Medium-size organizations
In a mid-sized enterprise, data engineers and data scientists collaborate to create the specialized tools they require to achieve particular big data analytics objectives. They are in charge of the software used to link data sources and data warehouses. These pipelines either perform general operations or merely move data from one location to another.
Large organizations
A typical job description for a data engineer calls for them to concentrate on setting up and building analytics databases, optimizing them for quick analysis, and developing table schemas in a huge organization with very complicated data demands. This requires ETL labor, which is the process by which data is extracted from a source, transformed into a format for analysis, and then stored in a data warehouse.
These were the roles of data engineers based on the size of the company they worked in. Let's see what the responsibilities of a data engineer are. These professionals use their programming abilities to create, alter, and maintain integration tools, networks, stores, and analytical systems since a data engineer is first and foremost a developer. The requirement of a data engineer profile is the conversion of information into an analytically relevant format. Data engineers would evaluate the dependability and efficiency of each component of a system during the development stage. Alternatively, they could assist the testing crew. Both structured and unstructured data can be kept in a warehouse. A data engineer is responsible for using database management systems to maintain and properly structure the stored data.

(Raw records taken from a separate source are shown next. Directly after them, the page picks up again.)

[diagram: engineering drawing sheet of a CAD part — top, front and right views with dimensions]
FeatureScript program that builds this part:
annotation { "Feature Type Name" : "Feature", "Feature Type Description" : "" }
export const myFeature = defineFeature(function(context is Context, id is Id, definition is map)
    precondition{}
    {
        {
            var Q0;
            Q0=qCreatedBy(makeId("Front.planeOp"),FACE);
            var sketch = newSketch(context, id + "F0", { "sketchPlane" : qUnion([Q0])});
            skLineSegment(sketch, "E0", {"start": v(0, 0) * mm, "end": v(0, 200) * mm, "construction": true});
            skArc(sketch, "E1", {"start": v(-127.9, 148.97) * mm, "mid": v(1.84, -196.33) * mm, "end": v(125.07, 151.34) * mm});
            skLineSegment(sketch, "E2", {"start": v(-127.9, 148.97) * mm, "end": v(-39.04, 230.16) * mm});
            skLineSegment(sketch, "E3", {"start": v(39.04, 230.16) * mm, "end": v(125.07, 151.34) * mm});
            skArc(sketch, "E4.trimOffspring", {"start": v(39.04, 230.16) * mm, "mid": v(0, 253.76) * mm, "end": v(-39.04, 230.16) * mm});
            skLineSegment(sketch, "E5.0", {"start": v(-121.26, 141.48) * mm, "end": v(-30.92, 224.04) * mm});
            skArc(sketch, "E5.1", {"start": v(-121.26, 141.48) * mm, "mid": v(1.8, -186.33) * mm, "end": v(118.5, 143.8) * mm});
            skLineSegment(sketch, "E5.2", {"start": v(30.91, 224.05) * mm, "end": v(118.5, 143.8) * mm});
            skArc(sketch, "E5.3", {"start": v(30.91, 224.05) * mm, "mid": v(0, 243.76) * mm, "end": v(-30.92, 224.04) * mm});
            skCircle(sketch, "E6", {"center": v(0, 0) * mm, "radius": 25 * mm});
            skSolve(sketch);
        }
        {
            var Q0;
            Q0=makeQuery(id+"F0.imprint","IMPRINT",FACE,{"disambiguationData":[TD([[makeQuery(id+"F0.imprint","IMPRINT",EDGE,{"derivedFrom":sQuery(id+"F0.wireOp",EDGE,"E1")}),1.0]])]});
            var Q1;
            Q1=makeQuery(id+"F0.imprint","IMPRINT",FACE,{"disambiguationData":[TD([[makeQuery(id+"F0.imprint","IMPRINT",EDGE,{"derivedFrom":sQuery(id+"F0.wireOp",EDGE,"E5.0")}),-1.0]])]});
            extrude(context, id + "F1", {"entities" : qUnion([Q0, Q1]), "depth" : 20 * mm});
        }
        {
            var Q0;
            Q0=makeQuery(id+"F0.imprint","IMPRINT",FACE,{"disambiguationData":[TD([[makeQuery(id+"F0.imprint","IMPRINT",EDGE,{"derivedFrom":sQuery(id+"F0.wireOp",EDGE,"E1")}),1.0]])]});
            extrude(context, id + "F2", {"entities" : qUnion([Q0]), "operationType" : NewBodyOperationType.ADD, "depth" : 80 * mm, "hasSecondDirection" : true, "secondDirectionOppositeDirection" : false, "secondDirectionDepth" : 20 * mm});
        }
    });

As long as the storage facility needs to be cleaned sometimes, keeping an eye on the system's general performance and stability is crucial. Since data, models, and needs might change, it is also important to monitor and modify a pipeline's automated components.
Conclusion
As you probably concluded from reading all the above-mentioned resources, being a data engineer is no simple task. To become one, you must have a firm work ethic, and a thorough awareness of the necessary equipment, and skills. Because of the recent data boom, this position is in high demand in the business and will continue to be a lucrative career path for those who are ready to pursue it.